Don't be put off by this esoteric-sounding names, which translate as "stone gate door" and "new heaven and earth." We're looking first at the quintessential housing type of the Chinese middle-classes during the period of the European concessions in Shanghai and, second, at a current attempt to renovate those houses and put them to new uses.

By accident, we've landed in a neighborhood just south of Hong Kong Plaza. It's laid out in massive blocks penetrated by a rectangular network of alleys. Looks like barrack-style slums.

First impression: could this be worker's housing in a socialist paradise?

The short answer is no; it's the work of the same big European firms—Jardine, Sassoon, Hardoon—who built the Bund and Shanghai's European monuments. Their customers in this case, however, were Chinese families fearful of civil unrest (the Taiping rebellion was a fresh memory for many). The safest place was in the European concessions. The French one, granted in 1849, began in a narrow strip north of the Chinese city and including the southern section of the Bund. It was extended west in 1900 and then dramatically so in 1914, by which time it was perhaps four times the size of the Chinese city. North of the French Concession was the International Settlement, a fusion of a British settlement along the northern Bund and an American one to its north and beyond Suzhou Creek. The amalgamation took place in 1863, and the combined settlement was enlarged in 1899, by which time it was larger than the French concession at its maximum. In modern parlance, there was a lot of prime development property here.

The logic was to make as much money as possible, as fast as possible. Blocks were laid out, with shops around the perimeter and with stone-framed gates (shikumen) leading to gated alleys like this one. Houses varied in size but were typically three or five bays wide, with a miniscule courtyard.

A bit of greenery makes them a lot more presentable.

Here's one in good shape, displaying a form so embedded in Shanghai that it has been said that without them there would be no Shanghai and no Shanghainese. A few years ago, this one was derelict, with Party slogans on the wall. Now it's a museum. Here, an upstairs office.

Upstairs bedroom.

A view of the courtyard—a nod to Chinese tradition—and wing rooms.

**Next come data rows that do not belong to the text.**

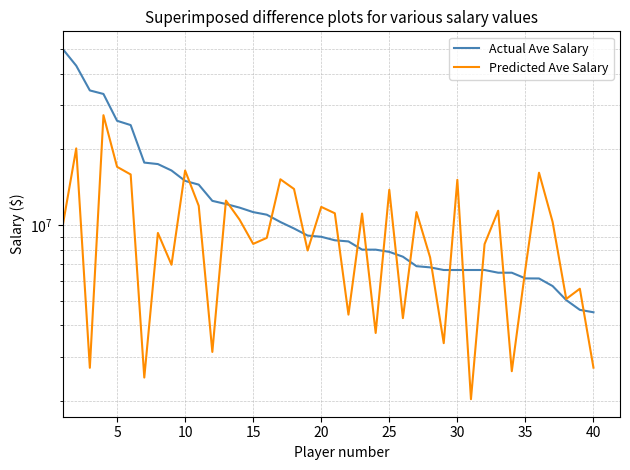

Rank the series by their average value, from highest to lowest.

Actual Ave Salary, Predicted Ave Salary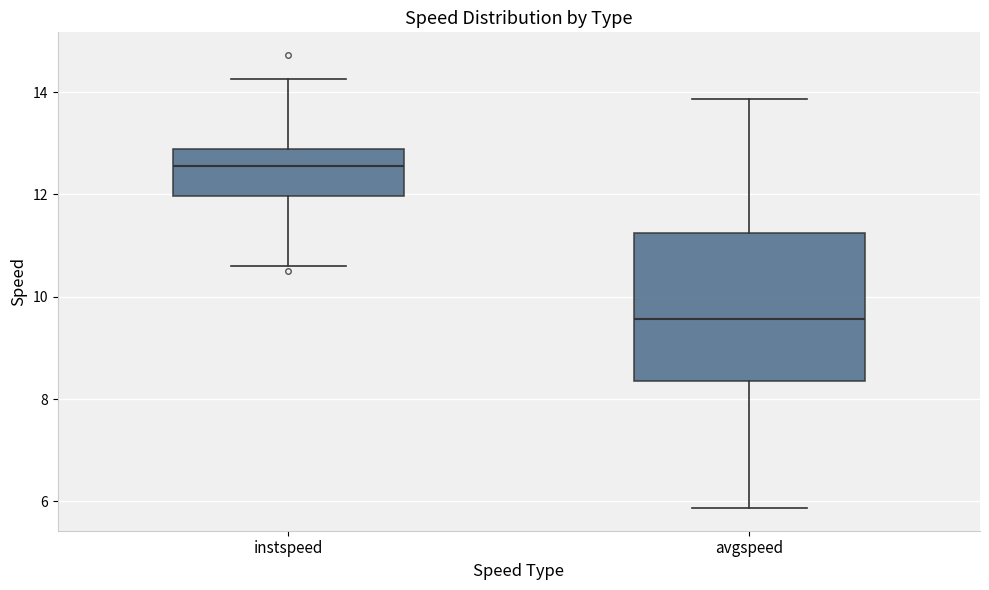

Which box's median line is the lowest?

avgspeed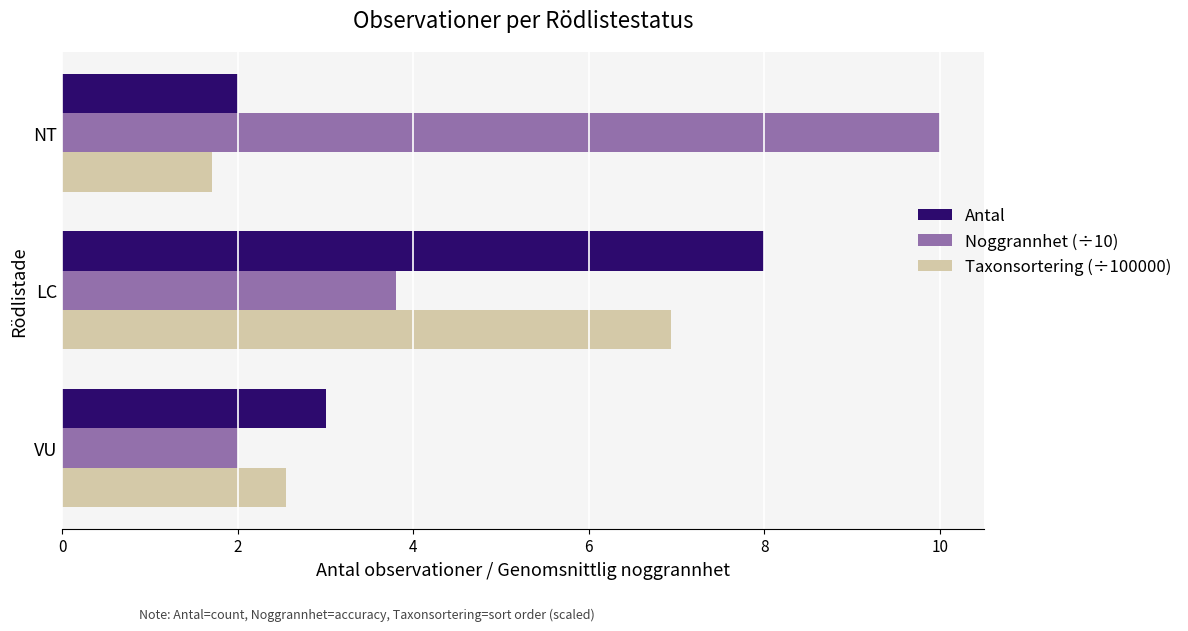

At which label does Taxonsortering (÷100000) reach its minimum?

NT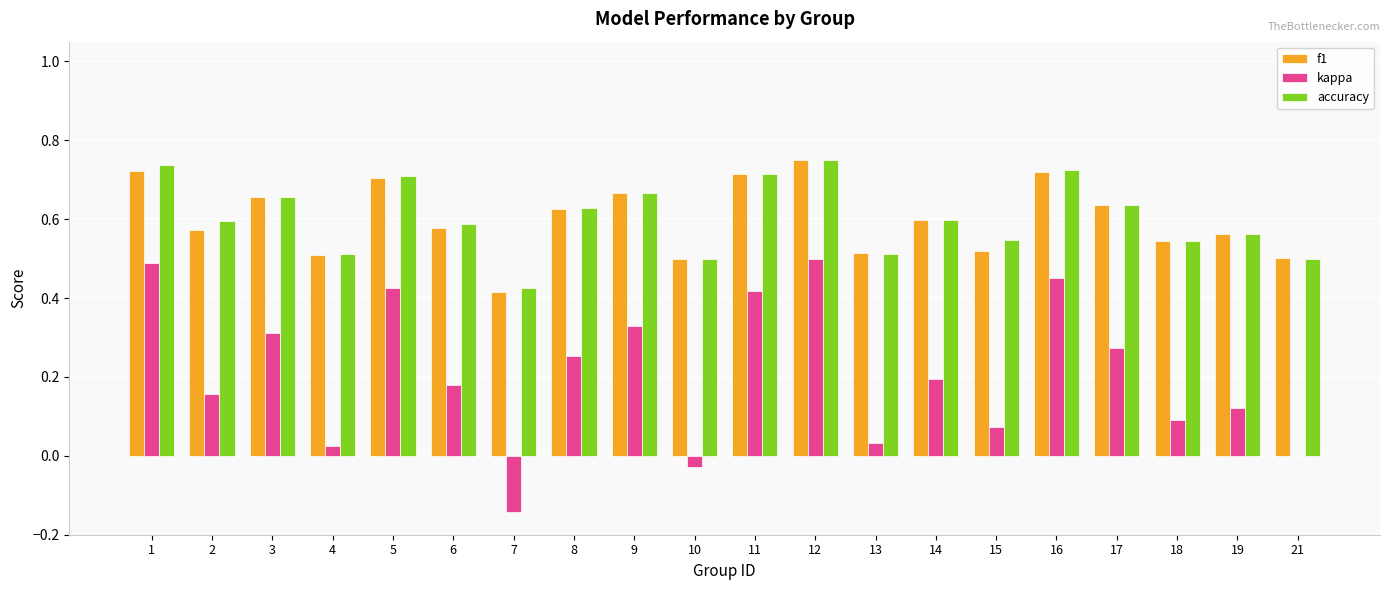

Is it true that accuracy equals 0.4 at 2?

False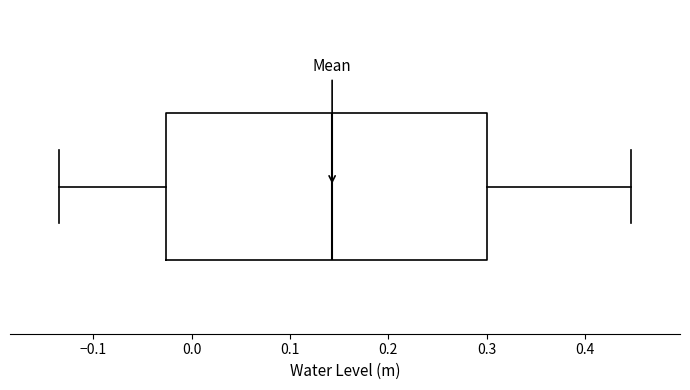

Read this box plot against the x-axis: the position of the median line, the range covered by the box, and the ends of both whiskers. The values are not printed on the chart, so give them approximately, as read against the axis.

median 0.14, box -0.03 to 0.30, whiskers -0.13 to 0.45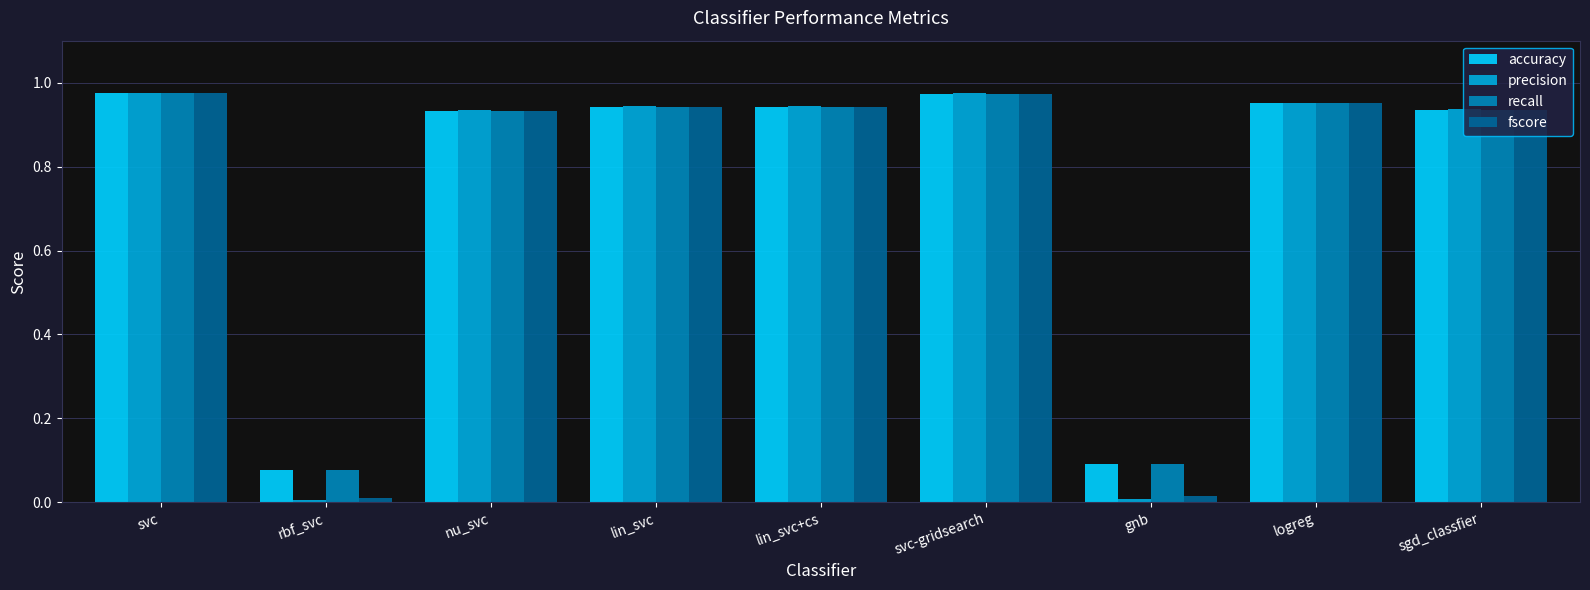

What is the label of the 1st bar from the right?

sgd_classfier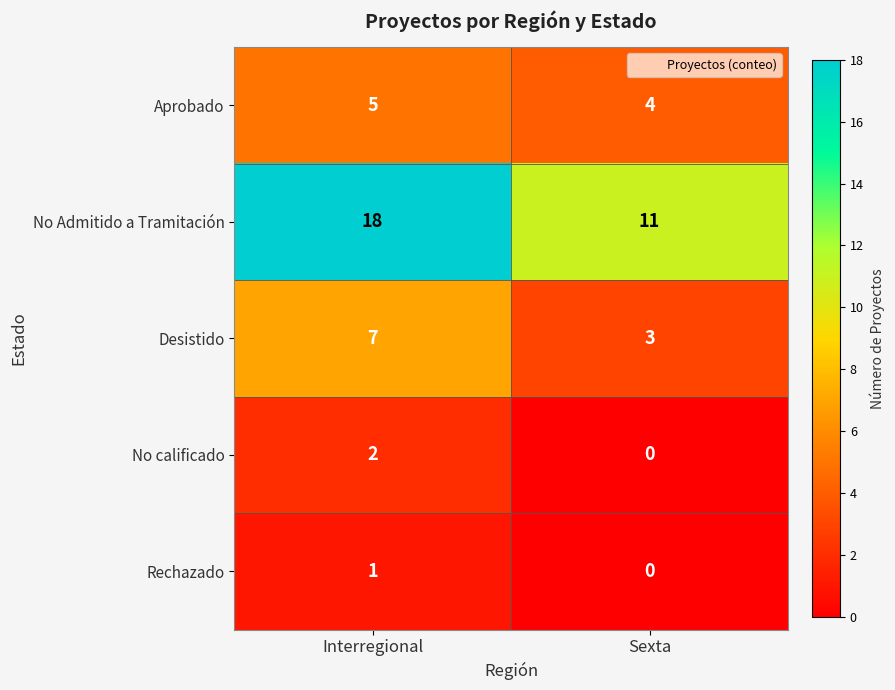

What is the difference between the maximum and minimum values in the No Admitido a Tramitación series?

7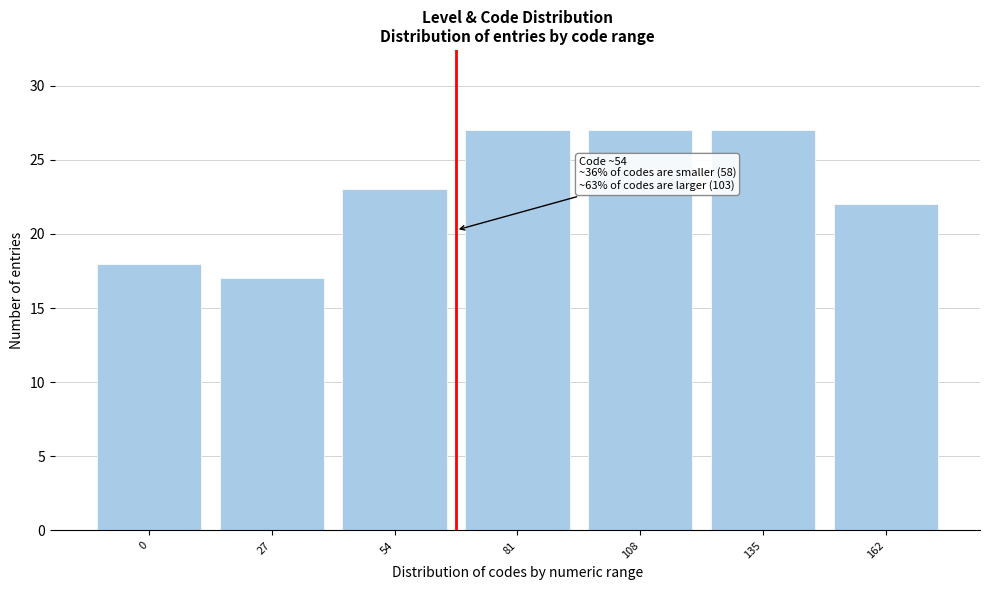

Reading right to left, list all the values displayed in this chart.

162=22	135=27	108=27	81=27	54=23	27=17	0=18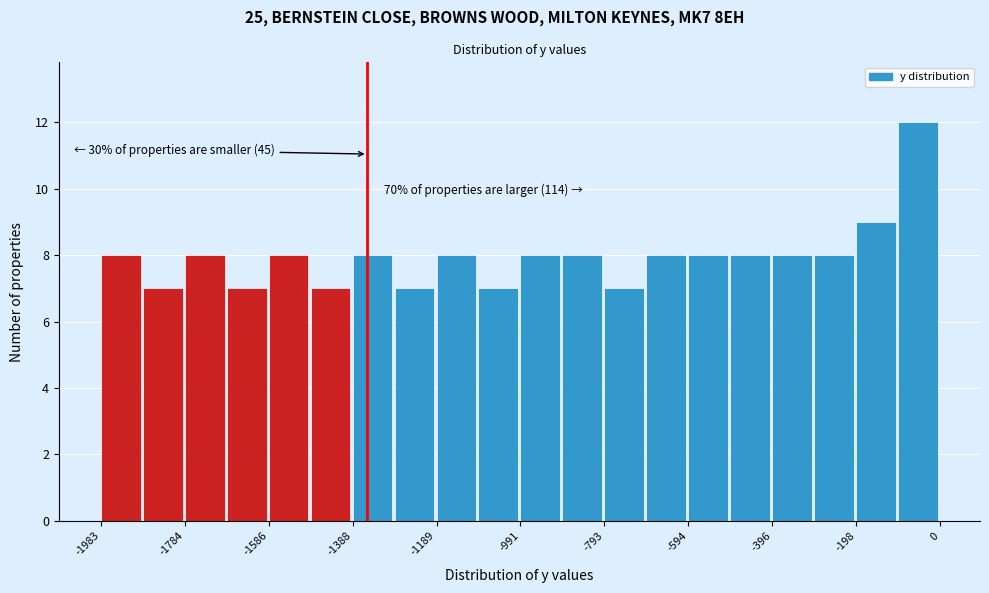

Over which range of the x-axis is the bar tallest?

-100 to 0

See Chunlan Zhao's "From *shikumen *to new-style: a rereading of *lilong *housing in modern Shanghai," Journal of Architecture, Spring 2004. Lilong is a broad term, composed of two words, the first meaning neighborhood and the second meaning a street; the idea of the "neighborhood street" conjures up the kind of crowded residential alleys that Jane Jacobs would love. Zhao contrasts the classic shikumen with germinal forms and with later, 20th century ones lacking the alley entrance gate and perimeter shophouses.

And here we slide over to Xintiandi, the "New Heaven and Earth" redevelopment project of Hong Kong's Shui An group, financed by Vincent Lo. Two blocks of shikumen have been converted into what an American developer would call festive retail. The result, comparable to many renovations in the United States, preserves the historic facade but completely reorganizes the interior space, to the extent of relocating load-bearing walls.

In high irony, on July 23, 1932, the First National Congress of the Communist Part of China met in a *shikumen *that now adjoins Xiantiandi. There's also room here for an exclusive club.

We should drive up in our Rolls.

Juxtaposition: Xintiandi and the New World Tower.